Dear Sigmund

11 November 2011

Dear Sigmund,

It is with some trepidation that I reestablish contact with you after more than a century’s passing.  Having gauged the alternatives and weighed the consequences, however, I feel my only recourse is to avail myself of the pen in the interest of recommencing some version of what you referred to as “the talking cure,” when last I was under your treatment in Vienna.

That I address you by your given name may come as a surprise.  You will forgive me.  My status as your former patient notwithstanding, I believe a more formal salutation would be hypocritical.  For though in my vulnerable state at Vienna I was deluded into believing my well-being was paramount in your professional priorities, my present incarnation has rendered me quite capable of realizing that our work together was unscrupulously adulterated by your personal predilections and resulted in the perilous methodologies to which I was exposed under your care.  Consequently, I pale at the notion of addressing you as doctor.

This realization came upon me like a wave of death, as one day I walked along the seaside and very suddenly and clearly recalled one of the more intimate moments in our sessions — myself awash in the sensation of custodial safety — as it turned abruptly and irrevocably perverse.  I stood paralyzed, lost in time somewhere between these two lives.  All of my orderly thoughts and good intentions lie before me in a skein, as if upon the deck of an accursed barque.

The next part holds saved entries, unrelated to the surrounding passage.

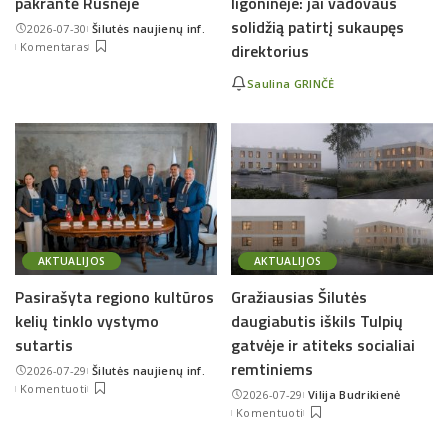
pakrantė Rusnėje
ligoninėje: jai vadovaus
solidžią patirtį sukaupęs
2026-07-30
Šilutės naujienų inf.
Posted
Komentaras
direktorius
by
Saulina GRINČĖ
AKTUALIJOS
AKTUALIJOS
Pasirašyta regiono kultūros
Gražiausias Šilutės
kelių tinklo vystymo
daugiabutis iškils Tulpių
sutartis
gatvėje ir atiteks socialiai
remtiniems
2026-07-29
Šilutės naujienų inf.
Posted
Komentuoti
2026-07-29
Vilija Budrikienė
by
Posted
Komentuoti
by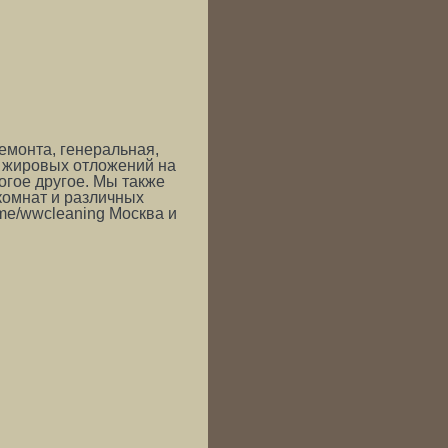
емонта, генеральная,
 жировых отложений на
огое другое. Мы также
 комнат и различных
.me/wwcleaning Москва и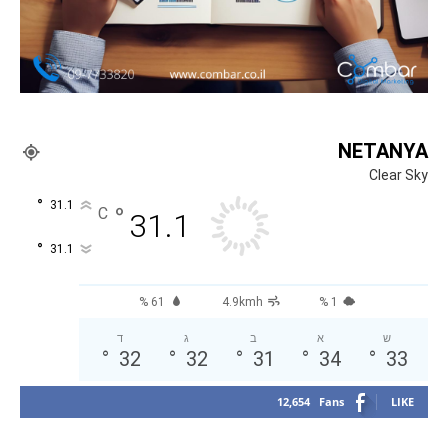
NETANYA
Clear Sky
°
31.1
°
C
31.1
°
31.1
61 %
4.9kmh
1 %
ש
א
ב
ג
ד
°
32
°
32
°
31
°
34
°
33
12,654
Fans
LIKE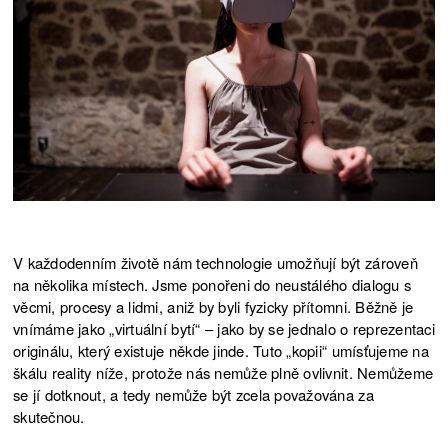
4+4 DNY V POHYBU / ZRUŠENO
INSIDER: ODKRÝVÁNÍ REALITY /
14.10.2020
4+4 DNY V POHYBU / ZRUŠENO
INSIDER: ODKRÝVÁNÍ REALITY /
13.10.2020
4+4 DNY V POHYBU / ZRUŠENO
INSIDER: ODKRÝVÁNÍ REALITY /
16.8.2020
GAMPA
INSIDER: ODKRÝVÁNÍ REALITY /
15.8.2020
V každodenním životě nám technologie umožňují být zároveň
GAMPA
na několika místech. Jsme ponořeni do neustálého dialogu s
věcmi, procesy a lidmi, aniž by byli fyzicky přítomni. Běžně je
INSIDER: ODKRÝVÁNÍ REALITY /
14.8.2020
GAMPA
vnímáme jako „virtuální bytí“ – jako by se jednalo o reprezentaci
originálu, který existuje někde jinde. Tuto „kopii“ umísťujeme na
INSIDER: ODKRÝVÁNÍ REALITY
škálu reality níže, protože nás nemůže plně ovlivnit. Nemůžeme
11.8.2020
se jí dotknout, a tedy nemůže být zcela považována za
INSIDER: ODKRÝVÁNÍ REALITY
skutečnou.
10.8.2020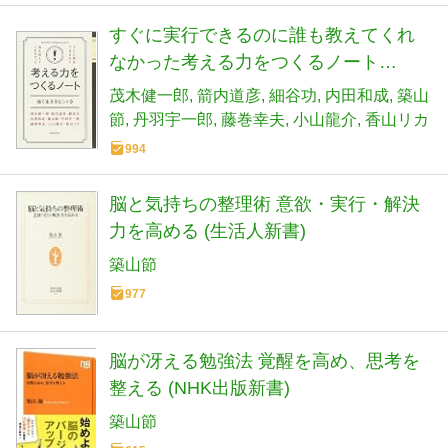
すぐに実行できるのに誰も教えてくれ
なかった考える力をつくるノート
(KEIO MCC Intelligence Series)
茂木健一郎
箭内道彦
細谷功
内田和成
築山
節
丹羽宇一郎
藤巻幸夫
小山龍介
香山リカ
994
脳と気持ちの整理術 意欲・実行・解決
力を高める (生活人新書)
築山節
977
脳が冴える勉強法 覚醒を高め、思考を
整える (NHK出版新書)
築山節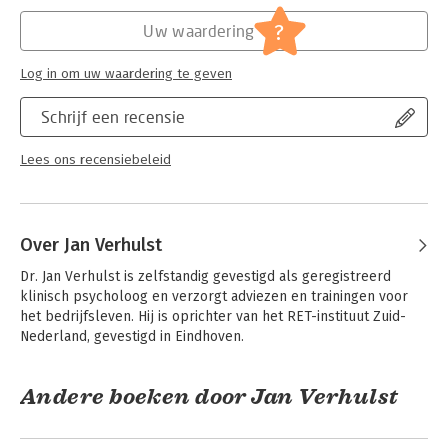
Hoofdrubriek:
Psychologie
?
Uw waardering
Log in om uw waardering te geven
Schrijf een recensie
Lees ons recensiebeleid
Over Jan Verhulst
Dr. Jan Verhulst is zelfstandig gevestigd als geregistreerd 
klinisch psycholoog en verzorgt adviezen en trainingen voor 
het bedrijfsleven. Hij is oprichter van het RET-instituut Zuid-
Nederland, gevestigd in Eindhoven.
Andere boeken door Jan Verhulst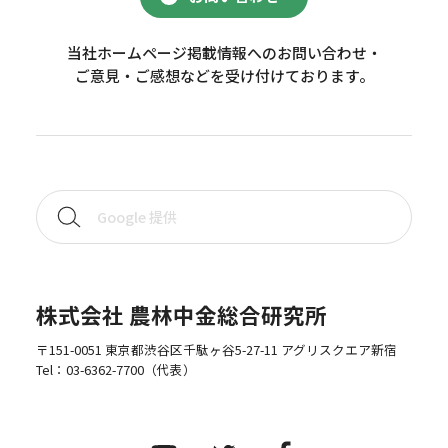
当社ホームページ掲載情報へのお問い合わせ・
ご意見・ご感想などを受け付けております。
株式会社 農林中金総合研究所
〒151-0051 東京都渋谷区千駄ヶ谷5-27-11 アグリスクエア新宿
Tel：
03-6362-7700
（代表）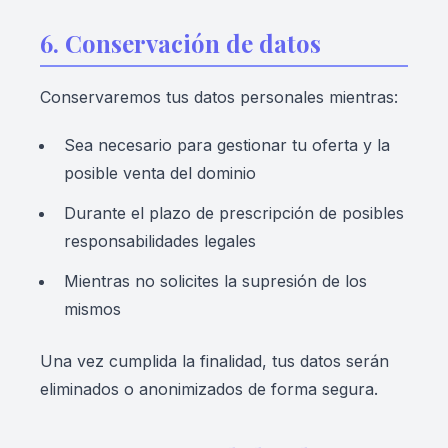
6. Conservación de datos
Conservaremos tus datos personales mientras:
Sea necesario para gestionar tu oferta y la
posible venta del dominio
Durante el plazo de prescripción de posibles
responsabilidades legales
Mientras no solicites la supresión de los
mismos
Una vez cumplida la finalidad, tus datos serán
eliminados o anonimizados de forma segura.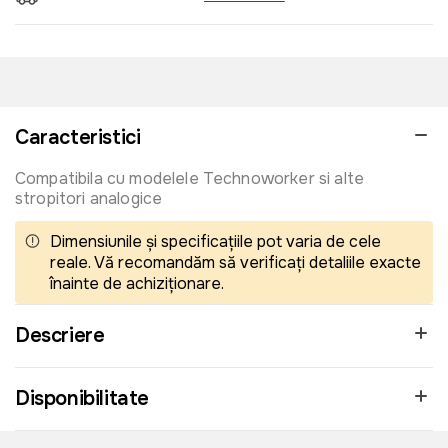
Caracteristici
Compatibila cu modelele Technoworker si alte
stropitori analogice
Dimensiunile și specificațiile pot varia de cele
reale. Vă recomandăm să verificați detaliile exacte
înainte de achiziționare.
Descriere
Disponibilitate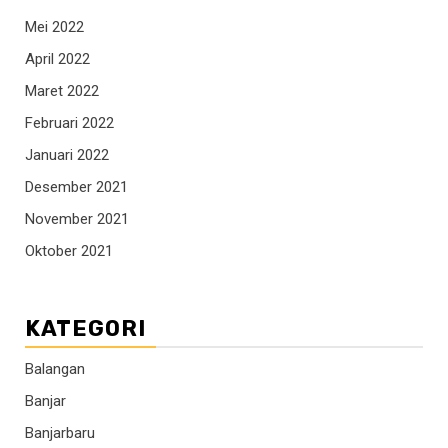
Mei 2022
April 2022
Maret 2022
Februari 2022
Januari 2022
Desember 2021
November 2021
Oktober 2021
KATEGORI
Balangan
Banjar
Banjarbaru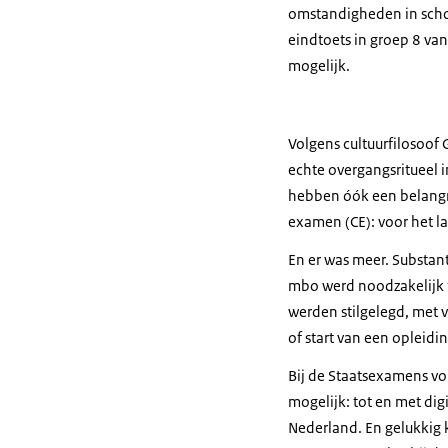
omstandigheden in scho
eindtoets in groep 8 van
mogelijk.
Volgens cultuurfilosoof 
echte overgangsritueel 
hebben óók een belangrij
examen (CE): voor het l
En er was meer. Substan
mbo werd noodzakelijk t
werden stilgelegd, met 
of start van een opleidi
Bij de Staatsexamens vo
mogelijk: tot en met di
Nederland. En gelukkig 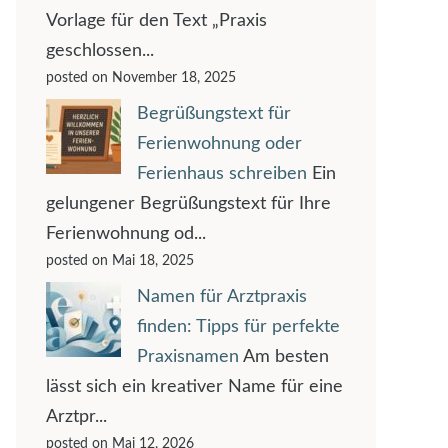
Vorlage für den Text „Praxis
geschlossen...
posted on November 18, 2025
Begrüßungstext für
Ferienwohnung oder
Ferienhaus schreiben
Ein
gelungener Begrüßungstext für Ihre
Ferienwohnung od...
posted on Mai 18, 2025
Namen für Arztpraxis
finden: Tipps für perfekte
Praxisnamen
Am besten
lässt sich ein kreativer Name für eine
Arztpr...
posted on Mai 12, 2026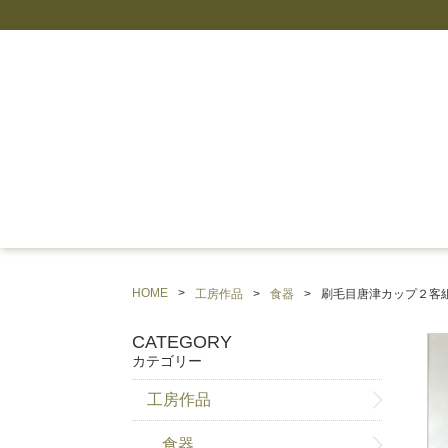
HOME
工房作品
食器
刷毛目唐津カップ２客
CATEGORY
カテゴリー
工房作品
食器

In light of the aforesaid, you may well find passing strange my desire to seek your counsel once more.  Indeed, my pride and vanity long struggled to conjure some pretext to this series of missives.  In the end, however, the simple fact is that I remain damaged, my soul eternally stained — the debilitating effect of your treatment grown into a pernicious tumor that threatens my well-being a lifetime later.  If I am unable to crawl out from under its burden, I shall never be well and remain a menace to myself, as well as others.